Pictures with circuit source files
•••••

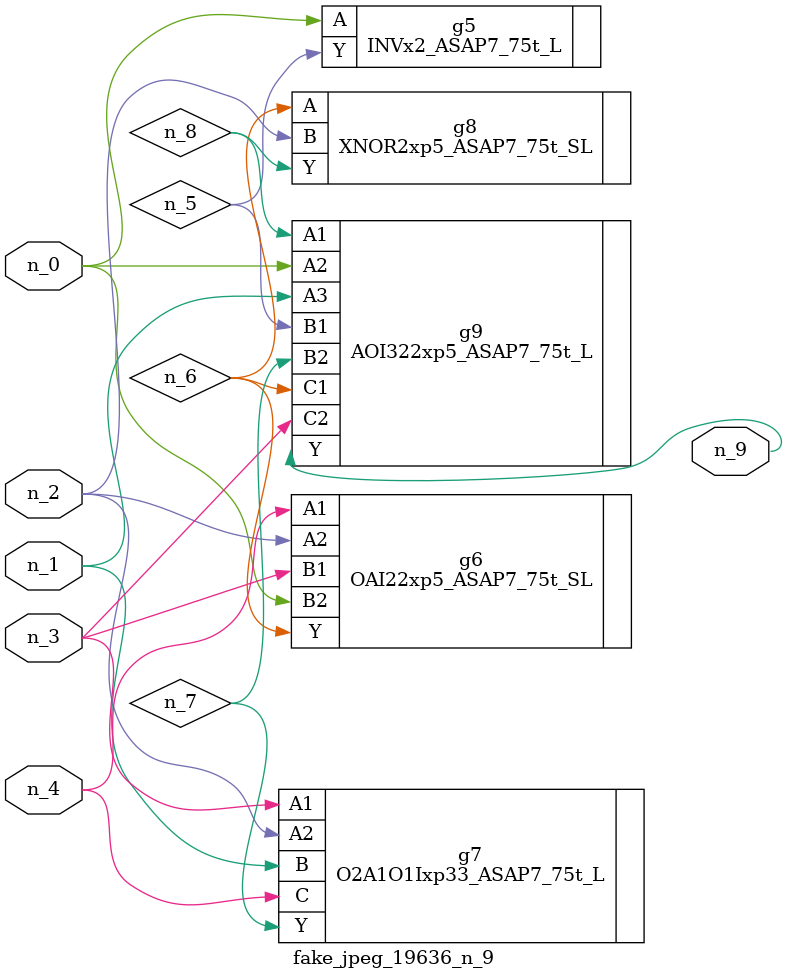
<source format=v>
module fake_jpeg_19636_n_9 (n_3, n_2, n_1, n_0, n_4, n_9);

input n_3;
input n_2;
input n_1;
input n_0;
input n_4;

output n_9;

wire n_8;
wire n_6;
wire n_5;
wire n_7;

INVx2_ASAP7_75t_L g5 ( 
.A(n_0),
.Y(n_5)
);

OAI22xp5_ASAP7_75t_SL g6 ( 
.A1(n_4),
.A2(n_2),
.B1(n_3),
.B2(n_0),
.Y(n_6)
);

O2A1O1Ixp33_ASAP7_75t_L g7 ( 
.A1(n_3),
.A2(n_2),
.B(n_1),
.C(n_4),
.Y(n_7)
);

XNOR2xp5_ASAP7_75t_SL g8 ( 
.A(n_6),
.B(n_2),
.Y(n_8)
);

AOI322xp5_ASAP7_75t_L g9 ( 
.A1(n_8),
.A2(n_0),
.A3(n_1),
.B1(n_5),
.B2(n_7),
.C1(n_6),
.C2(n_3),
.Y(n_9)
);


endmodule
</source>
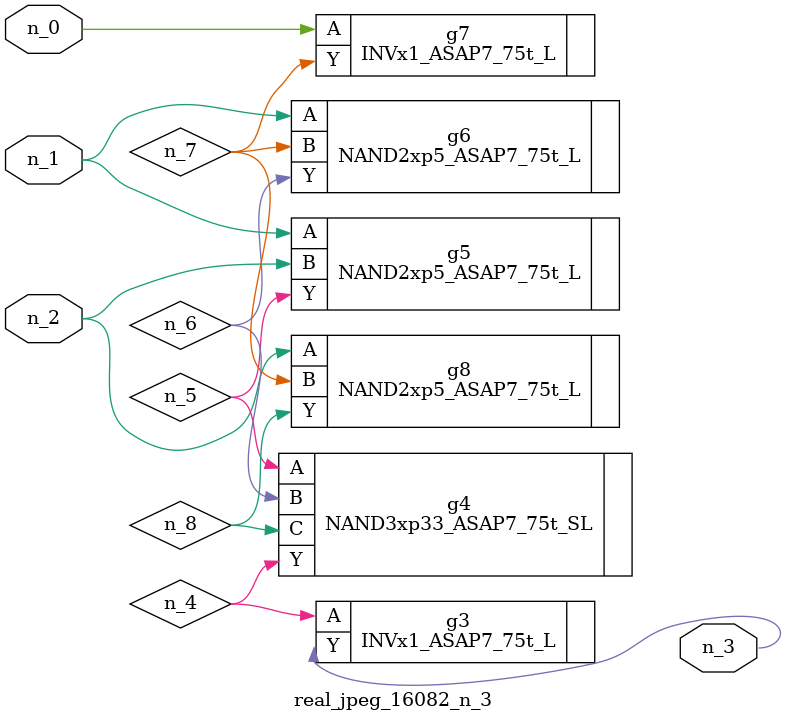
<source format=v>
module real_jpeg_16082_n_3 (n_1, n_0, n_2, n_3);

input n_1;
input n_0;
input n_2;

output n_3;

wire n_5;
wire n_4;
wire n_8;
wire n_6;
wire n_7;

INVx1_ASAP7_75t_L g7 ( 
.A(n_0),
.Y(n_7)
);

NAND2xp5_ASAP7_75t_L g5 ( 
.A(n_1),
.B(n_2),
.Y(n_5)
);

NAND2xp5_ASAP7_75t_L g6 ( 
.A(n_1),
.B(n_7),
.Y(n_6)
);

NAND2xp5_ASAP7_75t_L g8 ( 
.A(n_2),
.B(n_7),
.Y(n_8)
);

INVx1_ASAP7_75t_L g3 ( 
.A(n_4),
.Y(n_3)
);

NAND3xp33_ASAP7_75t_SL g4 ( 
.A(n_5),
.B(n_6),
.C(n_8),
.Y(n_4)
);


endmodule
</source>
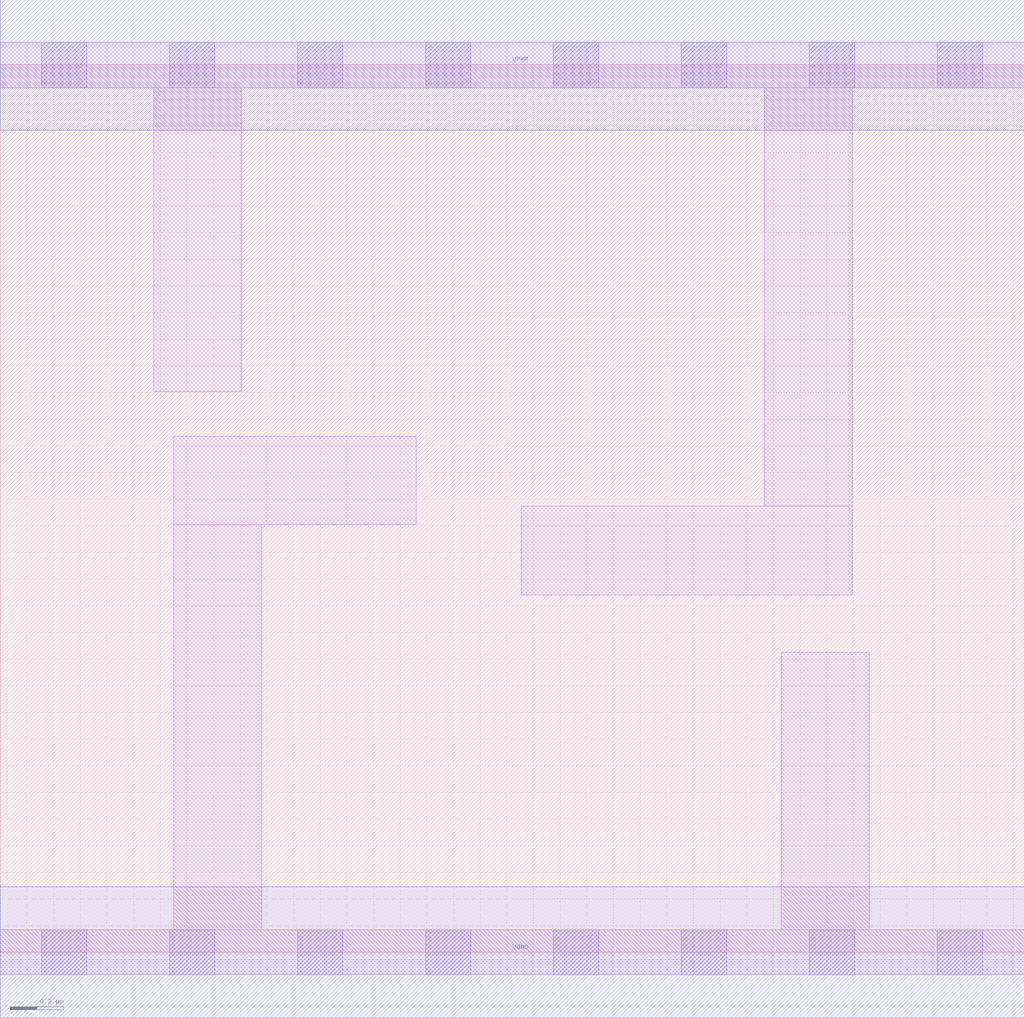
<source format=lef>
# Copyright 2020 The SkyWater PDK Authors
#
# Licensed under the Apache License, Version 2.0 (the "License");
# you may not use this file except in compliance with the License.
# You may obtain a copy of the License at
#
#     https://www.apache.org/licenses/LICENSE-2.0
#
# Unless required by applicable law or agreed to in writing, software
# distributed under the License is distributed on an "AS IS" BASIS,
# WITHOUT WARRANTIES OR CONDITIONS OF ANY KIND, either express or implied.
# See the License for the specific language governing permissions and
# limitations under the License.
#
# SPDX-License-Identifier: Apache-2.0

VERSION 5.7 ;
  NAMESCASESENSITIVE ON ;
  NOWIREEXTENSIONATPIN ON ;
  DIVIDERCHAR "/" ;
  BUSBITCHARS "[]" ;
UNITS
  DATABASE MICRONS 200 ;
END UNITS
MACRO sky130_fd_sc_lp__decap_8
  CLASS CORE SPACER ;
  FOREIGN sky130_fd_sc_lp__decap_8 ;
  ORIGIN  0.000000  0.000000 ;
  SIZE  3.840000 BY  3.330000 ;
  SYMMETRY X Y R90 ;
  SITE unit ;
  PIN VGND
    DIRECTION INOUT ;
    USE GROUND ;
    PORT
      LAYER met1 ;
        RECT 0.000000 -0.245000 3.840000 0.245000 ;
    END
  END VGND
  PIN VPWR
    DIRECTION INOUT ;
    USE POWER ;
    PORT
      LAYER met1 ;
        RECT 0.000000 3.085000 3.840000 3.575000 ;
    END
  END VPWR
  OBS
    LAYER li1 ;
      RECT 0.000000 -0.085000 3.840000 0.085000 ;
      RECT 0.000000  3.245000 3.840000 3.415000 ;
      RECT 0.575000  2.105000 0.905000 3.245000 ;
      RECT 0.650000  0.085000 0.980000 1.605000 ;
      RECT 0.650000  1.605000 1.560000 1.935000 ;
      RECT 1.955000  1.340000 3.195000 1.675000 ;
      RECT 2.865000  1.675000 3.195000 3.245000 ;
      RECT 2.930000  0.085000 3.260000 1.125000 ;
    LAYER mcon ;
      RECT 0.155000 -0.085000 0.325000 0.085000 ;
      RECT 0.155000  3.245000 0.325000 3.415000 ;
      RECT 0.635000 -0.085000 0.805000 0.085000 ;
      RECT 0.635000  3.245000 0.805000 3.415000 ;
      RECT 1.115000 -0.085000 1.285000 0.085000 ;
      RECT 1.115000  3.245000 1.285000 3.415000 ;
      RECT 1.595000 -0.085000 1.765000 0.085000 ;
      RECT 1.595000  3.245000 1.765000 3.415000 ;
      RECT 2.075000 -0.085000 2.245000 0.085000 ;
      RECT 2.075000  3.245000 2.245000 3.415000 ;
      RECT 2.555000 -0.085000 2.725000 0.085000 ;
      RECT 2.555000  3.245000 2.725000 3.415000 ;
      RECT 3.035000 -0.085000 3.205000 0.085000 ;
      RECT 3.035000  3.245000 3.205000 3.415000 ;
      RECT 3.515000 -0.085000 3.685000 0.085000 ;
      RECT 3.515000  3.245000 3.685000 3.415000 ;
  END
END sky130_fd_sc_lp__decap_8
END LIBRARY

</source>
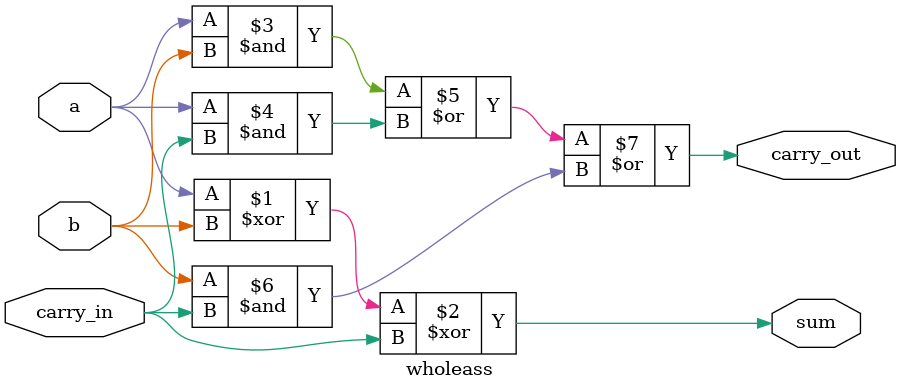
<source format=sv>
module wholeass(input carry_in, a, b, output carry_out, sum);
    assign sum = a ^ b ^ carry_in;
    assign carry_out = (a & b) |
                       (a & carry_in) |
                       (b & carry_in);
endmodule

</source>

•••••

# [What to work on]
What you return must be the lines above that run from the line with "# SPDX-License-Identifier: Apache-2.0" to the line with "RECT 0.155000 -0.085000", inclusive, each copied exactly.

# [Exercise response]
# SPDX-License-Identifier: Apache-2.0

VERSION 5.7 ;
  NAMESCASESENSITIVE ON ;
  NOWIREEXTENSIONATPIN ON ;
  DIVIDERCHAR "/" ;
  BUSBITCHARS "[]" ;
UNITS
  DATABASE MICRONS 200 ;
END UNITS
MACRO sky130_fd_sc_lp__decap_8
  CLASS CORE SPACER ;
  FOREIGN sky130_fd_sc_lp__decap_8 ;
  ORIGIN  0.000000  0.000000 ;
  SIZE  3.840000 BY  3.330000 ;
  SYMMETRY X Y R90 ;
  SITE unit ;
  PIN VGND
    DIRECTION INOUT ;
    USE GROUND ;
    PORT
      LAYER met1 ;
        RECT 0.000000 -0.245000 3.840000 0.245000 ;
    END
  END VGND
  PIN VPWR
    DIRECTION INOUT ;
    USE POWER ;
    PORT
      LAYER met1 ;
        RECT 0.000000 3.085000 3.840000 3.575000 ;
    END
  END VPWR
  OBS
    LAYER li1 ;
      RECT 0.000000 -0.085000 3.840000 0.085000 ;
      RECT 0.000000  3.245000 3.840000 3.415000 ;
      RECT 0.575000  2.105000 0.905000 3.245000 ;
      RECT 0.650000  0.085000 0.980000 1.605000 ;
      RECT 0.650000  1.605000 1.560000 1.935000 ;
      RECT 1.955000  1.340000 3.195000 1.675000 ;
      RECT 2.865000  1.675000 3.195000 3.245000 ;
      RECT 2.930000  0.085000 3.260000 1.125000 ;
    LAYER mcon ;
      RECT 0.155000 -0.085000 0.325000 0.085000 ;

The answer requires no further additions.